Standalone documents

Parameters

A fingerprint consists of an array of tests, where each test is a string, a Match object, or array of Match objects. For more information, see Match object.

Behind the scenes, Sensible automatically expands this simple syntax to syntax for portfolio fingerprints using "page" : "any".

Examples

The following fingerprint tests a vendor-specific config "anyco_life_insurance_quote" in a document type "life insurance quotes". This fingerprint tests that a document is a life insurance quote from Anyco by looking for three known key phrases.

{
  "fingerprint": {
    "tests": [
      {
        "type": "startsWith",
        "text": "anyco"
      },
      "[email protected]",
      "life insurance quote"
    ]
  },
  "fields": []
}

The config preferentially runs if the fingerprint finds the phrases.

Portfolios

Parameters

A fingerprint consists of an array of tests.
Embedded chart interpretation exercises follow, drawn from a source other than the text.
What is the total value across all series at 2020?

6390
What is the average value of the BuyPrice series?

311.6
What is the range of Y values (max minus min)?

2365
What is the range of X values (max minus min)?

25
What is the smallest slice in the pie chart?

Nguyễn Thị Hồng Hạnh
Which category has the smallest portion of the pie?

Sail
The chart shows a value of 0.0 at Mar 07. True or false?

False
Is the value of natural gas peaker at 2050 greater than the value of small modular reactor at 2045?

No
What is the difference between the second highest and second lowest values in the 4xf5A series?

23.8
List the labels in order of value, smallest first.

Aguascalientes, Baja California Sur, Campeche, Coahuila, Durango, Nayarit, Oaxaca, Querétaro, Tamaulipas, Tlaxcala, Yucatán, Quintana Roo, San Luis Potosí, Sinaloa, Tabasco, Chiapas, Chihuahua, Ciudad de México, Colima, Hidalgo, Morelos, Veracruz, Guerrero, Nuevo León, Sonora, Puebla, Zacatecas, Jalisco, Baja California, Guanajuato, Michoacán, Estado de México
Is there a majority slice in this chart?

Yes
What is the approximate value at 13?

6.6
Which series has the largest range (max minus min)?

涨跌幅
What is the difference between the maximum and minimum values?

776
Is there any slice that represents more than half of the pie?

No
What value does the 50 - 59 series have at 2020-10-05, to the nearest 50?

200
The following table shows parameters for each test:

keyvaluedescription
match (required)a string, a Match object, or array of Match objects.Specifies the text to match for the test.
offsetintegerSpecifies where to start or end the document segment, offset in pages relative to the first or last page defined by the Match parameter. For example, if you specify that the page that contains the phrase "A summary of your rights" is the first page of a segment, and Sensible finds a match for the first page on the zero-indexed page 3 of a portfolio:
- specifying "offset": -1 starts the document segment on page 2 of the portfolio.
- specifying "offset": 1 starts the document segment on page 4 of the portfolio.
pagefirst, last, every, anyFor portfolios (multiple documents combined into one file, such as an invoice, a contract, and a tax form), tests for document starts and ends to segment the portfolio into documents.
- Sensible discards orphaned last matches. In other words, if you specify last, then Sensible must find at least one other fingerprint of a different page type preceding the last match in order to recognize the document. For more information see Multi-document extraction.
- If you reuse the same config between portfolios and standalone documents, then for standalone document extractions, Sensible ignores the configured value of this parameter and treats it as "page" : "any". This way, Sensible avoids strictly matching to extraneous front or back matter (for example, a fax cover page) in single documents.

Examples

For an example of using fingerprints to extract multiple documents combined into one portfolio file, see Multi-document extraction.

Notes

For information about configuring fingerprint strictness for a document type, see Fingerprint mode.